> EXERCISE BRIEF:
Pictures in the listing below are omitted, and every other part is printed exactly.

> SUPPLIED INFORMATION:
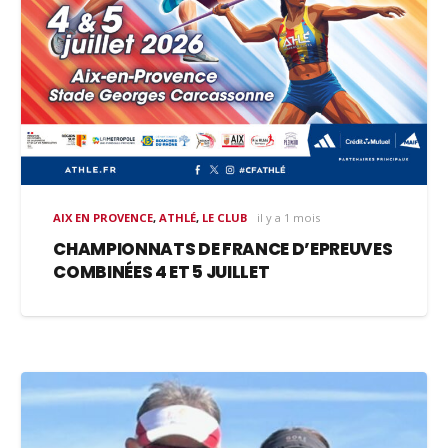
AIX EN PROVENCE
,
ATHLÉ
,
LE CLUB
il y a 1 mois
CHAMPIONNATS DE FRANCE D’EPREUVES
COMBINÉES 4 ET 5 JUILLET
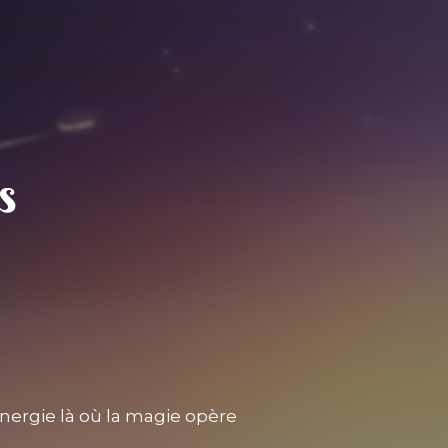
nergie là où la magie opère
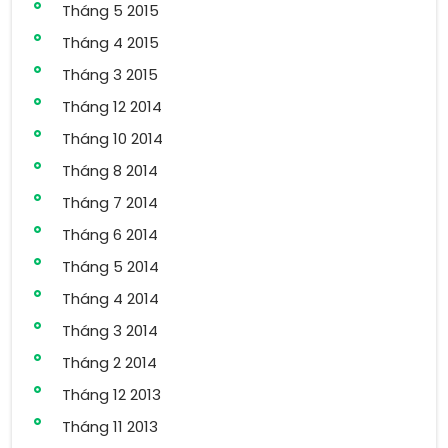
Tháng 5 2015
Tháng 4 2015
Tháng 3 2015
Tháng 12 2014
Tháng 10 2014
Tháng 8 2014
Tháng 7 2014
Tháng 6 2014
Tháng 5 2014
Tháng 4 2014
Tháng 3 2014
Tháng 2 2014
Tháng 12 2013
Tháng 11 2013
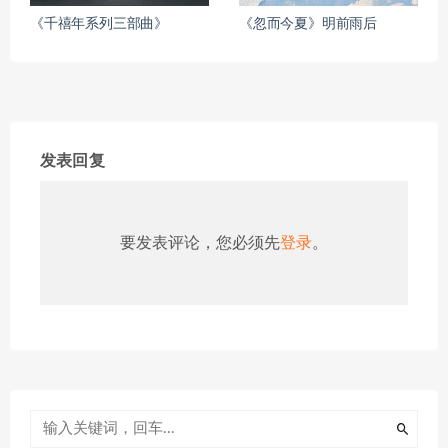
《千禧年系列三部曲》
《忽而今夏》明前雨后
发表回复
要发表评论，您必须先
登录
。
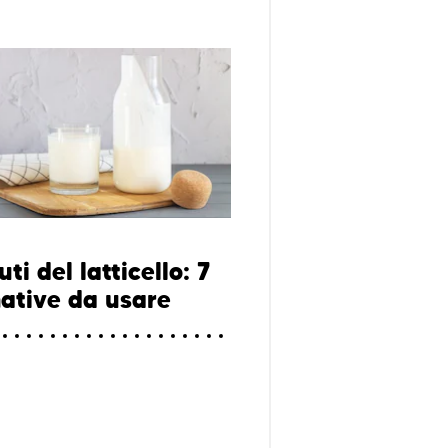
uti del latticello: 7
native da usare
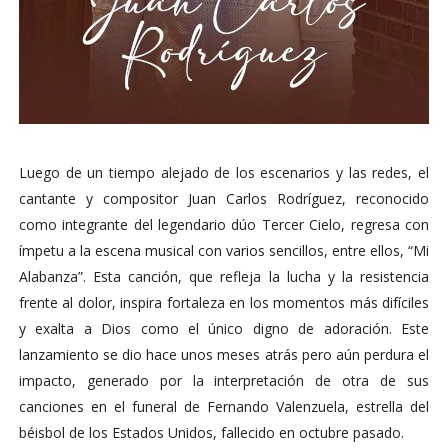
Luego de un tiempo alejado de los escenarios y las redes, el
cantante y compositor Juan Carlos Rodríguez, reconocido
como integrante del legendario dúo Tercer Cielo, regresa con
ímpetu a la escena musical con varios sencillos, entre ellos, “Mi
Alabanza”. Esta canción, que refleja la lucha y la resistencia
frente al dolor, inspira fortaleza en los momentos más difíciles
y exalta a Dios como el único digno de adoración. Este
lanzamiento se dio hace unos meses atrás pero aún perdura el
impacto, generado por la interpretación de otra de sus
canciones en el funeral de Fernando Valenzuela, estrella del
béisbol de los Estados Unidos, fallecido en octubre pasado.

> EXERCISE OUTPUT:
AIX EN PROVENCE
,
ATHLÉ
,
LE CLUB
il y a 1 mois
CHAMPIONNATS DE FRANCE D’EPREUVES
COMBINÉES 4 ET 5 JUILLET
nergie là où la magie opère
Tháng 5 2015
Tháng 4 2015
Tháng 3 2015
Tháng 12 2014
Tháng 10 2014
Tháng 8 2014
Tháng 7 2014
Tháng 6 2014
Tháng 5 2014
Tháng 4 2014
Tháng 3 2014
Tháng 2 2014
Tháng 12 2013
Tháng 11 2013
《千禧年系列三部曲》
《忽而今夏》明前雨后
发表回复
要发表评论，您必须先
登录
。
uti del latticello: 7
native da usare
Luego de un tiempo alejado de los escenarios y las redes, el
cantante y compositor Juan Carlos Rodríguez, reconocido
como integrante del legendario dúo Tercer Cielo, regresa con
ímpetu a la escena musical con varios sencillos, entre ellos, “Mi
Alabanza”. Esta canción, que refleja la lucha y la resistencia
frente al dolor, inspira fortaleza en los momentos más difíciles
y exalta a Dios como el único digno de adoración. Este
lanzamiento se dio hace unos meses atrás pero aún perdura el
impacto, generado por la interpretación de otra de sus
canciones en el funeral de Fernando Valenzuela, estrella del
béisbol de los Estados Unidos, fallecido en octubre pasado.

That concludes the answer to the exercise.